A street scene in Bangui, capital of the Central African Republic.
The United Nations Multidimensional Integrated Stabilization Mission in the Central African Republic (MINUSCA) has reported that it is on “high alert” as the situation in the war-torn country remains fragile, with armed groups threatening to destabilize its capital city, Bangui.
The Mission’s update was provided by Farhan Haq, Deputy Spokesperson for the Secretary-General at the regular press briefing at UN Headquarters, who said that MINUSCA “remains on high alert to prevent any attempts of armed ex-Séléka moving towards the capital, Bangui.”
On Saturday in the Kemo prefecture, MINUSCA and Sangaris (French-led) forces “confirmed the presence of approximately 150 ex-Séléka or Front Popularie pour la Renaissance de Centrafrique (FPRC),” said the Deputy Spokesperson.
“MINUSCA engaged with their leader, Nourredine Adam in Kaga Bandoro and conveyed a strong message that the International Forces would not accept any movement of the armed groups towards Bangui.”
Mr. Haq added that the Mission is “very concerned over what it calls the organized infiltration of several armed groups in Bangui and has condemned all attempts to destabilize Bangui.”
“In accordance with its mandate to protect the civilian population from the threat of physical violence, the Mission, with support from Sangaris, has used force in reaction to attacks from FPRC elements around Sibut,” continued the spokesperson.

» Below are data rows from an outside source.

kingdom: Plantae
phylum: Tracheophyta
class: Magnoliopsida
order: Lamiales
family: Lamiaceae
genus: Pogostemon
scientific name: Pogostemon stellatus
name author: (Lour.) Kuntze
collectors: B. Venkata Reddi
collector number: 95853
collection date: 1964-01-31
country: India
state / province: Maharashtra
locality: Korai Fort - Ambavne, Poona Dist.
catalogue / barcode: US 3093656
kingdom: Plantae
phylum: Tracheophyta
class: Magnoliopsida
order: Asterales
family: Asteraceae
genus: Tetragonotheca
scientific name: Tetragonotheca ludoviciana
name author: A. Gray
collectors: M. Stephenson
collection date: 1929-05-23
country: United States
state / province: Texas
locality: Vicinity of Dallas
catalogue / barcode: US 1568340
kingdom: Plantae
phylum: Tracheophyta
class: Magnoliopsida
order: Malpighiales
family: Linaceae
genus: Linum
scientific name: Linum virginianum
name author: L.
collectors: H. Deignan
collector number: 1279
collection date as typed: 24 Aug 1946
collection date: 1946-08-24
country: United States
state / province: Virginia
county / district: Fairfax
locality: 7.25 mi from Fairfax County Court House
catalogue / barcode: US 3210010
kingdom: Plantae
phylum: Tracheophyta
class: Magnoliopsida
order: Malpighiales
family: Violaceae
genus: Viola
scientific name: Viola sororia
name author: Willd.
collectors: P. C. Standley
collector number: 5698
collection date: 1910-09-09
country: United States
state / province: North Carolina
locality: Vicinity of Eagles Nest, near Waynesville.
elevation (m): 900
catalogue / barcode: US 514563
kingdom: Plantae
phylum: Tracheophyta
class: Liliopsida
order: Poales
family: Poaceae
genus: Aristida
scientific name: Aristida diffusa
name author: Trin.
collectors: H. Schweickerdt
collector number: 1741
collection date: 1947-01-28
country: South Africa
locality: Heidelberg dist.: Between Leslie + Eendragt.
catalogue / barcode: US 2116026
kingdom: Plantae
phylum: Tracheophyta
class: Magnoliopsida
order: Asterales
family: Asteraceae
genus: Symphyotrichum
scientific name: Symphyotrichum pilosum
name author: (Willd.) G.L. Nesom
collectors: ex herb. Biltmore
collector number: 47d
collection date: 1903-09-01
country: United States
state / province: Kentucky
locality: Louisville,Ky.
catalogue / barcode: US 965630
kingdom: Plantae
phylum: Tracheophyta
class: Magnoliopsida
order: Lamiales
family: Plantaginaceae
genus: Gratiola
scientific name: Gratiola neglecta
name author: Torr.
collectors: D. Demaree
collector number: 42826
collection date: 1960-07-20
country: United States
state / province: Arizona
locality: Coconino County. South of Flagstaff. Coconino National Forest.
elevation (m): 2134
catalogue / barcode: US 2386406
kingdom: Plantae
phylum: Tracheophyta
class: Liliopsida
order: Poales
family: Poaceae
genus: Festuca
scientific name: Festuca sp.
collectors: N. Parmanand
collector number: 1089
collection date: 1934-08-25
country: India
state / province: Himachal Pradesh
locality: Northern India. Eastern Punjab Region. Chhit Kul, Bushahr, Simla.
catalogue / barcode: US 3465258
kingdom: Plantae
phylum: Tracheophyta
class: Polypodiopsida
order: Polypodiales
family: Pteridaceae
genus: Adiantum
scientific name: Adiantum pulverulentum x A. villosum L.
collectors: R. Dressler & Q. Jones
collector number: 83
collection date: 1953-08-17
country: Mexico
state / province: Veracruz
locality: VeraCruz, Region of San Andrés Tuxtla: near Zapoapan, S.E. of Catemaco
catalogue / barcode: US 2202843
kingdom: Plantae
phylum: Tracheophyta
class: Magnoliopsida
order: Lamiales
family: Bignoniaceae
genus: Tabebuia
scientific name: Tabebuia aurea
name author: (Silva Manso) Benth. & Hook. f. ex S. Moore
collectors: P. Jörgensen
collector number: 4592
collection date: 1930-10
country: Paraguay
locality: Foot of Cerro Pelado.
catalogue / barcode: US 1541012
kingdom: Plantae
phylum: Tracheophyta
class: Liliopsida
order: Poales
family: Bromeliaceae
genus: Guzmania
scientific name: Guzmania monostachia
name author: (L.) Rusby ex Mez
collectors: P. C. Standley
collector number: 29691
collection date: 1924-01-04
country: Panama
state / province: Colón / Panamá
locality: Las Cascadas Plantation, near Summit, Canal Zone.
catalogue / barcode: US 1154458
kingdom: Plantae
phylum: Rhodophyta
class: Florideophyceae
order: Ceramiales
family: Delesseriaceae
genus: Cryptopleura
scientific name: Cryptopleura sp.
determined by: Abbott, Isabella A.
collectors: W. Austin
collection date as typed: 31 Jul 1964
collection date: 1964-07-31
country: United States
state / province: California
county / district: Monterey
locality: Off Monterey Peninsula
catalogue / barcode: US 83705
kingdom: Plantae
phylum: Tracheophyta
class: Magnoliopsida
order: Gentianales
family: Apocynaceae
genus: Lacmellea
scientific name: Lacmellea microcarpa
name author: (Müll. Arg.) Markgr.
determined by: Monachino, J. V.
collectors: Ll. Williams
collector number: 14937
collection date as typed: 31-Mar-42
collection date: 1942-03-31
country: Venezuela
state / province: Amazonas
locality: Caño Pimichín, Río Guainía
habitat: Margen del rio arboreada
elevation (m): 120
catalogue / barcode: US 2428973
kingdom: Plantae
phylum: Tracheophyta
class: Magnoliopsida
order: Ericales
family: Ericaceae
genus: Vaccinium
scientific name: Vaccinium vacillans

He also noted that, “unknown persons targeted MINUSCA on two occasions on Saturday,” although no casualties were recorded.”
“MINUSCA is determined to continue to use all necessary means to protect civilians, strengthen State authority and support the political process,” he said.
The ‘ad hoc Committee on elections’ agreed on a preliminary electoral calendar for CAR, which is scheduled to be presented to the National Transitional Council next week.
MINUSCA, set up in April 2014 to help bring peace after a breakdown of governmental authority and vicious intercommunal fighting between mainly the Muslim Séléka group and the mainly Christian anti-Balaka movement, currently maintains nearly 11,000 uniformed personnel in the country, one of the world’s poorest.